» **Written task**:
Render every line of the records below as a JSON list of strings, one string per line, leaving out blank lines.

>> Begin Data lines

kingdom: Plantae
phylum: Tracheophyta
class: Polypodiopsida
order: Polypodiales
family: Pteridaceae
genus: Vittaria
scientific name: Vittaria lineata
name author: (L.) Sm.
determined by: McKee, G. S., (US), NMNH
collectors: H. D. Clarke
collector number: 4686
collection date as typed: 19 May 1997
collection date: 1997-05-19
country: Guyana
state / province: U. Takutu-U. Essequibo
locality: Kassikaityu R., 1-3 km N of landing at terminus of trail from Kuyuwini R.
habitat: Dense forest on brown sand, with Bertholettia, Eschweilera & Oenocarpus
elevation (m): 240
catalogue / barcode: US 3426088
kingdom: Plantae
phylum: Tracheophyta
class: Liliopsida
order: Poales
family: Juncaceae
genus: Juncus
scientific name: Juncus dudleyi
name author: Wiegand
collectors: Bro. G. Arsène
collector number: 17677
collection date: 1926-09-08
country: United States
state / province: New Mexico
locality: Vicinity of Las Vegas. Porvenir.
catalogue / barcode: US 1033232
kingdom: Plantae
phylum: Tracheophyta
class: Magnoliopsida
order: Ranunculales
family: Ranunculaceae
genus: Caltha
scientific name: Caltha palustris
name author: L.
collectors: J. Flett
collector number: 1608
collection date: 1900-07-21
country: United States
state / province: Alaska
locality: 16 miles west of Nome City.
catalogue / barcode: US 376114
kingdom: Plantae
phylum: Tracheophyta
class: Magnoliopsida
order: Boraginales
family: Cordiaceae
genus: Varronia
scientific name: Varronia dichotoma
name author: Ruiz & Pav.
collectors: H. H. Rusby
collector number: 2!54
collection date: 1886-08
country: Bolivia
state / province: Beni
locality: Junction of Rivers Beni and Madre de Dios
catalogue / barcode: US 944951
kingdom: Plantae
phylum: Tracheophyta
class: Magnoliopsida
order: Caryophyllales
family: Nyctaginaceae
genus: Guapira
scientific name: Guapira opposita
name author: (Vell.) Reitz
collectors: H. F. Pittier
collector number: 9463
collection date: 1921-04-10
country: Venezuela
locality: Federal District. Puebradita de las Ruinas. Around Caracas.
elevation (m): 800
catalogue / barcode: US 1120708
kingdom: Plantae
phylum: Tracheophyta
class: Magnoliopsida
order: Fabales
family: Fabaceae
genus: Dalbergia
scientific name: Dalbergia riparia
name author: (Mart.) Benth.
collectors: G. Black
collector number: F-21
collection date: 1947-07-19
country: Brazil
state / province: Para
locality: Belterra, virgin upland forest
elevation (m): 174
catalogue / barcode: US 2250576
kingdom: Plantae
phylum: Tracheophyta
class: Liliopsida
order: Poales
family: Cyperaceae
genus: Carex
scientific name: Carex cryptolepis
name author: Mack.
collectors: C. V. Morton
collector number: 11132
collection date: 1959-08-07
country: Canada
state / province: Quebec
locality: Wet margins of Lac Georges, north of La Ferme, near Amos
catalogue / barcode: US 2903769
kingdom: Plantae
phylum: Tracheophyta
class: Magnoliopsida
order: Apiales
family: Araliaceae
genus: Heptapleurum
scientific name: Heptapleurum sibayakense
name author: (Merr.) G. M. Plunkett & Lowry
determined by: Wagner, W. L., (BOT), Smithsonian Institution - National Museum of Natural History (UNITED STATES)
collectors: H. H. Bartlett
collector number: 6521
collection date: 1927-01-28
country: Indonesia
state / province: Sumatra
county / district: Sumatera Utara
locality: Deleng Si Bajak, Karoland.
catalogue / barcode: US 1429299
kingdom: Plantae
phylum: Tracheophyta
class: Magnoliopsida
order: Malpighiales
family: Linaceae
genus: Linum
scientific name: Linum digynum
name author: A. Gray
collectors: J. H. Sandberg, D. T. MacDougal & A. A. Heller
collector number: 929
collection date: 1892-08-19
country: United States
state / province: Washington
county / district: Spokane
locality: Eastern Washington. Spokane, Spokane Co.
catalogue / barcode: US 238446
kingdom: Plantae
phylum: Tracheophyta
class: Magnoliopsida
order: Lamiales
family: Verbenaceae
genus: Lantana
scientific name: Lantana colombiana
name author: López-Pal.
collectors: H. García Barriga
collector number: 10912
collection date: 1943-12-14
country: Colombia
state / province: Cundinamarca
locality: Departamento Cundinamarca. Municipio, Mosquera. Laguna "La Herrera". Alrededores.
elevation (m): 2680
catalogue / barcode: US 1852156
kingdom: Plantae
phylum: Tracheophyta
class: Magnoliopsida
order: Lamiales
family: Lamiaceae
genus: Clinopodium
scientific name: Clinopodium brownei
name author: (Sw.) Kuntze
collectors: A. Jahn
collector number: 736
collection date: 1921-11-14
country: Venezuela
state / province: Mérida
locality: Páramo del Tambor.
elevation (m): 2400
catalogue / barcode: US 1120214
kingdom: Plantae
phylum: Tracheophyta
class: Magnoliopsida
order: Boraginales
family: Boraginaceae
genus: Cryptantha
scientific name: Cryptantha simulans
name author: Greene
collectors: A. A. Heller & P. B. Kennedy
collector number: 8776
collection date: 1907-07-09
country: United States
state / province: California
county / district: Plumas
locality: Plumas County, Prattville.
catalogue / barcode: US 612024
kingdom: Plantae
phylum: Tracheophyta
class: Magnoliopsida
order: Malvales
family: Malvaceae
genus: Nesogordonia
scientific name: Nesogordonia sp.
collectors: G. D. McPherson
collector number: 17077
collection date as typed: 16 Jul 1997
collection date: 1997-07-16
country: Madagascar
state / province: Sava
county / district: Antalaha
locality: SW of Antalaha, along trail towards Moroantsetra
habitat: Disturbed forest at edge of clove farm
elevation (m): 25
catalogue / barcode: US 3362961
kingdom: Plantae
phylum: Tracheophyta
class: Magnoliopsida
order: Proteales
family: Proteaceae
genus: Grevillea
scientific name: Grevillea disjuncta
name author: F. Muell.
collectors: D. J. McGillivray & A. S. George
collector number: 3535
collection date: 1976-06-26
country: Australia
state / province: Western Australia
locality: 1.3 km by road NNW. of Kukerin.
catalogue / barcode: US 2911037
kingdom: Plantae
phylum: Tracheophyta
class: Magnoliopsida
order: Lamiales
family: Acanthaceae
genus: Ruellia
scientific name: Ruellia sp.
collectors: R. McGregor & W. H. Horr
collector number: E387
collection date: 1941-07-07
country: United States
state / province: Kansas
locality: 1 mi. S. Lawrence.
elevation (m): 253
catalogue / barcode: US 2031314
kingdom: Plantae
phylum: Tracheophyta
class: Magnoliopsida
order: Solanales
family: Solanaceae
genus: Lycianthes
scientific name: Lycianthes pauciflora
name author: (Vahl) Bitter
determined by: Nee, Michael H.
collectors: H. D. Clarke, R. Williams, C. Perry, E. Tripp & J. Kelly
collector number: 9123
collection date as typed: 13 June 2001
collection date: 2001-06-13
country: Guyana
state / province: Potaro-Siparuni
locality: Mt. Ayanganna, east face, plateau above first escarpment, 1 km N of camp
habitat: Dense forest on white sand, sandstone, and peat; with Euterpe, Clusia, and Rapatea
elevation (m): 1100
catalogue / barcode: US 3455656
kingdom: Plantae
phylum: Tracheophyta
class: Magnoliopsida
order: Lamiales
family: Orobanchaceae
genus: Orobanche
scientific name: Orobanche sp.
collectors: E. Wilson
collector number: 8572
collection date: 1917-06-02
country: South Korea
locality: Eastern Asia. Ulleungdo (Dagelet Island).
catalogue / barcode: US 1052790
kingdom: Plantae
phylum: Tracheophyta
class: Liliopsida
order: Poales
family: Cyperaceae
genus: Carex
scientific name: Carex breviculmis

>> End Data lines

» **The solution**:
[
  "kingdom: Plantae",
  "phylum: Tracheophyta",
  "class: Polypodiopsida",
  "order: Polypodiales",
  "family: Pteridaceae",
  "genus: Vittaria",
  "scientific name: Vittaria lineata",
  "name author: (L.) Sm.",
  "determined by: McKee, G. S., (US), NMNH",
  "collectors: H. D. Clarke",
  "collector number: 4686",
  "collection date as typed: 19 May 1997",
  "collection date: 1997-05-19",
  "country: Guyana",
  "state / province: U. Takutu-U. Essequibo",
  "locality: Kassikaityu R., 1-3 km N of landing at terminus of trail from Kuyuwini R.",
  "habitat: Dense forest on brown sand, with Bertholettia, Eschweilera & Oenocarpus",
  "elevation (m): 240",
  "catalogue / barcode: US 3426088",
  "kingdom: Plantae",
  "phylum: Tracheophyta",
  "class: Liliopsida",
  "order: Poales",
  "family: Juncaceae",
  "genus: Juncus",
  "scientific name: Juncus dudleyi",
  "name author: Wiegand",
  "collectors: Bro. G. Arsène",
  "collector number: 17677",
  "collection date: 1926-09-08",
  "country: United States",
  "state / province: New Mexico",
  "locality: Vicinity of Las Vegas. Porvenir.",
  "catalogue / barcode: US 1033232",
  "kingdom: Plantae",
  "phylum: Tracheophyta",
  "class: Magnoliopsida",
  "order: Ranunculales",
  "family: Ranunculaceae",
  "genus: Caltha",
  "scientific name: Caltha palustris",
  "name author: L.",
  "collectors: J. Flett",
  "collector number: 1608",
  "collection date: 1900-07-21",
  "country: United States",
  "state / province: Alaska",
  "locality: 16 miles west of Nome City.",
  "catalogue / barcode: US 376114",
  "kingdom: Plantae",
  "phylum: Tracheophyta",
  "class: Magnoliopsida",
  "order: Boraginales",
  "family: Cordiaceae",
  "genus: Varronia",
  "scientific name: Varronia dichotoma",
  "name author: Ruiz & Pav.",
  "collectors: H. H. Rusby",
  "collector number: 2!54",
  "collection date: 1886-08",
  "country: Bolivia",
  "state / province: Beni",
  "locality: Junction of Rivers Beni and Madre de Dios",
  "catalogue / barcode: US 944951",
  "kingdom: Plantae",
  "phylum: Tracheophyta",
  "class: Magnoliopsida",
  "order: Caryophyllales",
  "family: Nyctaginaceae",
  "genus: Guapira",
  "scientific name: Guapira opposita",
  "name author: (Vell.) Reitz",
  "collectors: H. F. Pittier",
  "collector number: 9463",
  "collection date: 1921-04-10",
  "country: Venezuela",
  "locality: Federal District. Puebradita de las Ruinas. Around Caracas.",
  "elevation (m): 800",
  "catalogue / barcode: US 1120708",
  "kingdom: Plantae",
  "phylum: Tracheophyta",
  "class: Magnoliopsida",
  "order: Fabales",
  "family: Fabaceae",
  "genus: Dalbergia",
  "scientific name: Dalbergia riparia",
  "name author: (Mart.) Benth.",
  "collectors: G. Black",
  "collector number: F-21",
  "collection date: 1947-07-19",
  "country: Brazil",
  "state / province: Para",
  "locality: Belterra, virgin upland forest",
  "elevation (m): 174",
  "catalogue / barcode: US 2250576",
  "kingdom: Plantae",
  "phylum: Tracheophyta",
  "class: Liliopsida",
  "order: Poales",
  "family: Cyperaceae",
  "genus: Carex",
  "scientific name: Carex cryptolepis",
  "name author: Mack.",
  "collectors: C. V. Morton",
  "collector number: 11132",
  "collection date: 1959-08-07",
  "country: Canada",
  "state / province: Quebec",
  "locality: Wet margins of Lac Georges, north of La Ferme, near Amos",
  "catalogue / barcode: US 2903769",
  "kingdom: Plantae",
  "phylum: Tracheophyta",
  "class: Magnoliopsida",
  "order: Apiales",
  "family: Araliaceae",
  "genus: Heptapleurum",
  "scientific name: Heptapleurum sibayakense",
  "name author: (Merr.) G. M. Plunkett & Lowry",
  "determined by: Wagner, W. L., (BOT), Smithsonian Institution - National Museum of Natural History (UNITED STATES)",
  "collectors: H. H. Bartlett",
  "collector number: 6521",
  "collection date: 1927-01-28",
  "country: Indonesia",
  "state / province: Sumatra",
  "county / district: Sumatera Utara",
  "locality: Deleng Si Bajak, Karoland.",
  "catalogue / barcode: US 1429299",
  "kingdom: Plantae",
  "phylum: Tracheophyta",
  "class: Magnoliopsida",
  "order: Malpighiales",
  "family: Linaceae",
  "genus: Linum",
  "scientific name: Linum digynum",
  "name author: A. Gray",
  "collectors: J. H. Sandberg, D. T. MacDougal & A. A. Heller",
  "collector number: 929",
  "collection date: 1892-08-19",
  "country: United States",
  "state / province: Washington",
  "county / district: Spokane",
  "locality: Eastern Washington. Spokane, Spokane Co.",
  "catalogue / barcode: US 238446",
  "kingdom: Plantae",
  "phylum: Tracheophyta",
  "class: Magnoliopsida",
  "order: Lamiales",
  "family: Verbenaceae",
  "genus: Lantana",
  "scientific name: Lantana colombiana",
  "name author: López-Pal.",
  "collectors: H. García Barriga",
  "collector number: 10912",
  "collection date: 1943-12-14",
  "country: Colombia",
  "state / province: Cundinamarca",
  "locality: Departamento Cundinamarca. Municipio, Mosquera. Laguna \"La Herrera\". Alrededores.",
  "elevation (m): 2680",
  "catalogue / barcode: US 1852156",
  "kingdom: Plantae",
  "phylum: Tracheophyta",
  "class: Magnoliopsida",
  "order: Lamiales",
  "family: Lamiaceae",
  "genus: Clinopodium",
  "scientific name: Clinopodium brownei",
  "name author: (Sw.) Kuntze",
  "collectors: A. Jahn",
  "collector number: 736",
  "collection date: 1921-11-14",
  "country: Venezuela",
  "state / province: Mérida",
  "locality: Páramo del Tambor.",
  "elevation (m): 2400",
  "catalogue / barcode: US 1120214",
  "kingdom: Plantae",
  "phylum: Tracheophyta",
  "class: Magnoliopsida",
  "order: Boraginales",
  "family: Boraginaceae",
  "genus: Cryptantha",
  "scientific name: Cryptantha simulans",
  "name author: Greene",
  "collectors: A. A. Heller & P. B. Kennedy",
  "collector number: 8776",
  "collection date: 1907-07-09",
  "country: United States",
  "state / province: California",
  "county / district: Plumas",
  "locality: Plumas County, Prattville.",
  "catalogue / barcode: US 612024",
  "kingdom: Plantae",
  "phylum: Tracheophyta",
  "class: Magnoliopsida",
  "order: Malvales",
  "family: Malvaceae",
  "genus: Nesogordonia",
  "scientific name: Nesogordonia sp.",
  "collectors: G. D. McPherson",
  "collector number: 17077",
  "collection date as typed: 16 Jul 1997",
  "collection date: 1997-07-16",
  "country: Madagascar",
  "state / province: Sava",
  "county / district: Antalaha",
  "locality: SW of Antalaha, along trail towards Moroantsetra",
  "habitat: Disturbed forest at edge of clove farm",
  "elevation (m): 25",
  "catalogue / barcode: US 3362961",
  "kingdom: Plantae",
  "phylum: Tracheophyta",
  "class: Magnoliopsida",
  "order: Proteales",
  "family: Proteaceae",
  "genus: Grevillea",
  "scientific name: Grevillea disjuncta",
  "name author: F. Muell.",
  "collectors: D. J. McGillivray & A. S. George",
  "collector number: 3535",
  "collection date: 1976-06-26",
  "country: Australia",
  "state / province: Western Australia",
  "locality: 1.3 km by road NNW. of Kukerin.",
  "catalogue / barcode: US 2911037",
  "kingdom: Plantae",
  "phylum: Tracheophyta",
  "class: Magnoliopsida",
  "order: Lamiales",
  "family: Acanthaceae",
  "genus: Ruellia",
  "scientific name: Ruellia sp.",
  "collectors: R. McGregor & W. H. Horr",
  "collector number: E387",
  "collection date: 1941-07-07",
  "country: United States",
  "state / province: Kansas",
  "locality: 1 mi. S. Lawrence.",
  "elevation (m): 253",
  "catalogue / barcode: US 2031314",
  "kingdom: Plantae",
  "phylum: Tracheophyta",
  "class: Magnoliopsida",
  "order: Solanales",
  "family: Solanaceae",
  "genus: Lycianthes",
  "scientific name: Lycianthes pauciflora",
  "name author: (Vahl) Bitter",
  "determined by: Nee, Michael H.",
  "collectors: H. D. Clarke, R. Williams, C. Perry, E. Tripp & J. Kelly",
  "collector number: 9123",
  "collection date as typed: 13 June 2001",
  "collection date: 2001-06-13",
  "country: Guyana",
  "state / province: Potaro-Siparuni",
  "locality: Mt. Ayanganna, east face, plateau above first escarpment, 1 km N of camp",
  "habitat: Dense forest on white sand, sandstone, and peat; with Euterpe, Clusia, and Rapatea",
  "elevation (m): 1100",
  "catalogue / barcode: US 3455656",
  "kingdom: Plantae",
  "phylum: Tracheophyta",
  "class: Magnoliopsida",
  "order: Lamiales",
  "family: Orobanchaceae",
  "genus: Orobanche",
  "scientific name: Orobanche sp.",
  "collectors: E. Wilson",
  "collector number: 8572",
  "collection date: 1917-06-02",
  "country: South Korea",
  "locality: Eastern Asia. Ulleungdo (Dagelet Island).",
  "catalogue / barcode: US 1052790",
  "kingdom: Plantae",
  "phylum: Tracheophyta",
  "class: Liliopsida",
  "order: Poales",
  "family: Cyperaceae",
  "genus: Carex",
  "scientific name: Carex breviculmis"
]